Como el sistema nacía para subvenir a las obligaciones precedentes, había, de un lado, que reconocer con generosidad las prestaciones, para evitar que quedaran excluidos quienes habían cotizado de buena fe a las anteriores entidades. Como esta configuración jurídica generosa era imprescindible pero insostenible, la sostenibilidad se fijó al deterioro de las prestaciones, que se desvalorizaban cada año sin revalorizaciones periódicas con una inflación de dos dígitos.
En la España de hoy, el deterioro de las prestaciones vendrá producido por la disminución de los ingresos del sistema, consecuencia de salarios y bases de cotización reducidos, que no tienen capacidad de generar las pensiones superiores producidas hasta ese momento. Podrían habilitarse fórmulas que concentraran una mayor parte de la cotización en las pensiones, reduciendo otras contingencias en las que puede contenerse el gasto o modificarse los procedimientos de reconocimiento y gestión. Pero el actual Gobierno ha tomado la decisión de salvar sus muebles electorales, de un lado, y estrujar las nuevas prestaciones, de otro, con una normativa en cambio constante, con menosprecio de la seguridad jurídica y de las expectativas de los cotizantes.
La decisión es grave, como grave es la situación. La tasa de dependencia, que en el sistema de pensiones mide la relación entre cotizantes y pensionistas (no la utilizada en el análisis del mercado de trabajo, que se define como la razón entre activos y pasivos) ha caído en 2012 trece centésimas, lo que significa el mayor desplome de toda la serie histórica de la democracia. La caída de la afiliación nos devuelve a la peor parte de la crisis. Y el uso que se ha realizado de las reservas, atesoradas con previsión los años anteriores, amenaza con devastarlas en un periodo de cuatro a cinco años.

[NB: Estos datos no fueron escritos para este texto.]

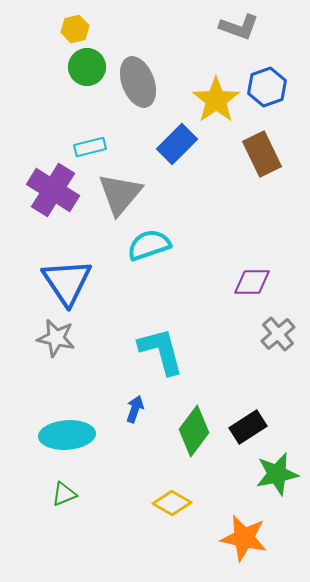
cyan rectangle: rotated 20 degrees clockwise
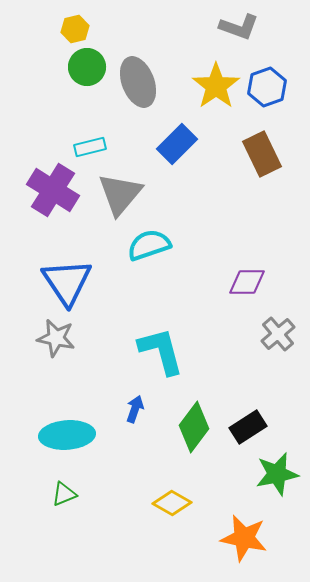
yellow star: moved 14 px up
purple diamond: moved 5 px left
green diamond: moved 4 px up
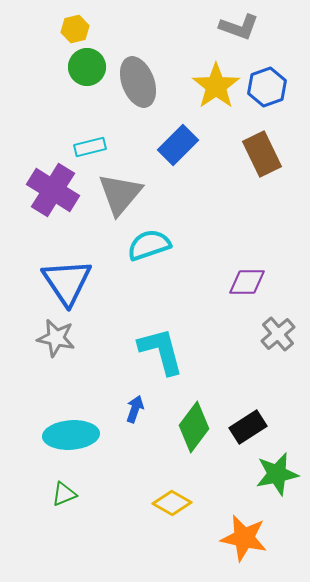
blue rectangle: moved 1 px right, 1 px down
cyan ellipse: moved 4 px right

Lo más llamativo no obstante se sitúa, como en su día los grandes logros del Pacto de Toledo, en el plano cultural y simbólico. Si el Pacto consiguió convencer a los españoles de que la cuantía de su pensión dependía de sus aportaciones, y no de las decisiones del Gobierno de turno, la actual situación, con todo el país mirando al BOE un sábado sí y otro también, les ratifica decididamente en lo contrario. Ya nadie, ni siquiera los directivos del sistema, puede afirmar cuáles van a ser las decisiones que se adopten en los próximos meses.
En estas condiciones, existe el riesgo real de una vuelta a la economía sumergida. El depósito de confianza que un cotizante realiza con su contribución al sistema de pensiones tiene una duración muy superior a otros compromisos vitales. Que este depósito siga siendo atractivo con una legislación en permanente empeoramiento es dudoso. Y la pérdida de ingresos que se produzca por esta disminución de confianza puede ser superior claramente a los beneficios de la reducción de gasto que arbitrariamente se acumulan sin consenso social ni político.

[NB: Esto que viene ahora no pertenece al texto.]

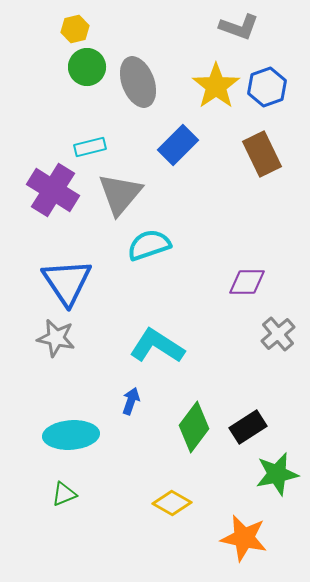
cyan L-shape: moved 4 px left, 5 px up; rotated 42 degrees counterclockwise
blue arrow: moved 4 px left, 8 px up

Además, y esto hay que resaltarlo, no es que haya alternativas, sino que sistemáticamente se están adoptando las soluciones menos competentes y solventes. Si en el plano de la gestión tributaria se intenta aumentar las bases imponibles y el número de declarantes, aquí prescindimos de los cuidadores familiares, volvemos a hacer recaer sobre las trabajadoras la obligación de cotizar en el caso de las empleadas de hogar, y hemos interrumpido en la práctica la extensión de la cotización hacia los becarios y otras relaciones informales.
Si a la financiación de las pensiones se añaden problemas financieros todavía más graves en el plano de la sanidad, mantenemos a las mutuas de accidentes de trabajo como un coto cerrado de clientelismo y descoordinación. A los responsables gubernativos se les llena la boca con declaraciones sobre el acercamiento efectivo de la edad real y legal de jubilación, pero se suprimen todos los incentivos y bonificaciones existentes para que los empresarios mantengan en las plantillas los trabajadores más veteranos. Y, como guinda que corona el pastel del despropósito, en un país con seis millones de parados se suspende la aplicación del contrato de relevo, la única vía abierta para el ingreso en el mercado de trabajo de jóvenes, y se anuncia la relajación de las condiciones de incompatibilidad entre trabajo y pensión.
Son tan discutibles en términos de competencia las medidas en cuestión, tanto en el plano material como en el virtual, tanto por su oportunidad como por su coherencia, que probablemente debamos parafrasear a Joseph Fouché para hacer una valoración de conjunto. No es un crimen, es algo peor: es un error.
Octavio Granado, secretario de Estado de la Seguridad Social en 2004-2011.